Delegation by Directors. Subject only to any limitations required by federal law including the Investment Company Act, the Directors may delegate any and all powers and authority hereunder as they consider desirable to any officer of the Company, to any committee of the Directors, any committee composed of Directors and other persons and any committee composed only of persons other than Directors and to any agent, independent contractor or employee of the Company or to any service provider of the Company, including the Investment Manager, Transfer Agent and custodian, provided that such delegation of power or authority by the Directors shall not cause any Director to cease to be a Director of the Company or cause such person, officer, agent, employee or service provider to whom any power or authority has been delegated to be a Director of the Company. The reference in this Agreement to the right of the Directors to, or circumstances under which they may, delegate any power or authority, or the reference in this Agreement to the authorized agents of the Directors or any other Person to whom any power or authority has been or may be delegated pursuant to any specific provision of this Agreement, shall not limit the authority of the Directors to delegate any other power or authority under this Agreement to any Person, subject only to any limitations under federal law including the Investment Company Act.

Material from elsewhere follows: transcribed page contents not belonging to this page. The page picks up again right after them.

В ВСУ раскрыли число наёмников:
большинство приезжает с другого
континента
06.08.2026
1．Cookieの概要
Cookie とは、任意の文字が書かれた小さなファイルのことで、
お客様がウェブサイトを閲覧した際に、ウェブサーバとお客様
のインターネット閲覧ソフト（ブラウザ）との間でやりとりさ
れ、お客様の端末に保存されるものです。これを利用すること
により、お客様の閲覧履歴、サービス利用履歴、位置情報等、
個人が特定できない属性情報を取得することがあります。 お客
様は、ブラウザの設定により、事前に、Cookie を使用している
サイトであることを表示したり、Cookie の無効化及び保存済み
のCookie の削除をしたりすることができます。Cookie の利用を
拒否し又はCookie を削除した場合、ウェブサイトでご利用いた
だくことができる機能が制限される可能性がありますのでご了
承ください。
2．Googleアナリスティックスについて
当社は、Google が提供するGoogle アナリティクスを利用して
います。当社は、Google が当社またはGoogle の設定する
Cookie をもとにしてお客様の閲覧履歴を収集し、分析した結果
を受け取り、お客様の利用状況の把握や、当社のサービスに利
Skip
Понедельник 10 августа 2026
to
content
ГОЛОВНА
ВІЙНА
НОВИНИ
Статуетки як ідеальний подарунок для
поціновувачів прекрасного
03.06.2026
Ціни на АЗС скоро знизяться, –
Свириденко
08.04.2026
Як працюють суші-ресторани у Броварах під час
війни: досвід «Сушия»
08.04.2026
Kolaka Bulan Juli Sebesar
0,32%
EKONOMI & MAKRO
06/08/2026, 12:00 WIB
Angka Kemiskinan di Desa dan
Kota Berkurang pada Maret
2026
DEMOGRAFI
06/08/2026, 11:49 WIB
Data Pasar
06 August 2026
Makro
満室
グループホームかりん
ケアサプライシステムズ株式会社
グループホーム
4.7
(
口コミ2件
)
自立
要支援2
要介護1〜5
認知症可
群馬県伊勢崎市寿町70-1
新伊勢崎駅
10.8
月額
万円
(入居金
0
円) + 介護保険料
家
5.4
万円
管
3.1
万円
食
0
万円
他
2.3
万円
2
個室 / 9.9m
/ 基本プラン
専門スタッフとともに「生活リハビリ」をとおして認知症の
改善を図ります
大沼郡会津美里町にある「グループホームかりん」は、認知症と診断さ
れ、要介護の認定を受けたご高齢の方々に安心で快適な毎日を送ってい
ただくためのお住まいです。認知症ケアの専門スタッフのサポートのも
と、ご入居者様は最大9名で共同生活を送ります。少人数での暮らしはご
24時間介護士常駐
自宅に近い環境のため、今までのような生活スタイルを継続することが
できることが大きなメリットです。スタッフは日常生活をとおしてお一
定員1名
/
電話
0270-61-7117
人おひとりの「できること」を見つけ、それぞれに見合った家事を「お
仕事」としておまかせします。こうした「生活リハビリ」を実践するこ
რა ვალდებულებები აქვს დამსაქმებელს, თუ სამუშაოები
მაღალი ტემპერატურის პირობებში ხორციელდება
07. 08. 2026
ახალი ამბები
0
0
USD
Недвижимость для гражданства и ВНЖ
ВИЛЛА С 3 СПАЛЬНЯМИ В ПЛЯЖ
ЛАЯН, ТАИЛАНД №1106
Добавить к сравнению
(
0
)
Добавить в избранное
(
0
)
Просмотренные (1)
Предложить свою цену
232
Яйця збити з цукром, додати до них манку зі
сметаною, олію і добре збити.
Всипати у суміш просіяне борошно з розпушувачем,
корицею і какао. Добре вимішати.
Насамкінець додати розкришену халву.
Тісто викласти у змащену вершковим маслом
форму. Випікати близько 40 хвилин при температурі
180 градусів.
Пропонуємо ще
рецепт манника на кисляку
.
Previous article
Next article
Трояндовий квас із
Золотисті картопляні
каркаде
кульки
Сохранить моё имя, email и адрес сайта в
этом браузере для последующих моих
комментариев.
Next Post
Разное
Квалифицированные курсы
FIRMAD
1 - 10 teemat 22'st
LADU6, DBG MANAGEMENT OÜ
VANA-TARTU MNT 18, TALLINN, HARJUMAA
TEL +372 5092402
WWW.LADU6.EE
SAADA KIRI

Delegation by Directors. For greater certainty, the powers of the directors under this Part 8 may be exercised by a committee or other delegate, direct or indirect, of the board authorized to exercise such powers.
Delegation by Directors. The directors may from time to time by resolution delegate to any one or more directors or officers, or to any committee of directors, of the Corporation all or any of the powers conferred on the directors by paragraph 74 above to the full extent thereof or such lesser extent as the directors may in any such resolution provide.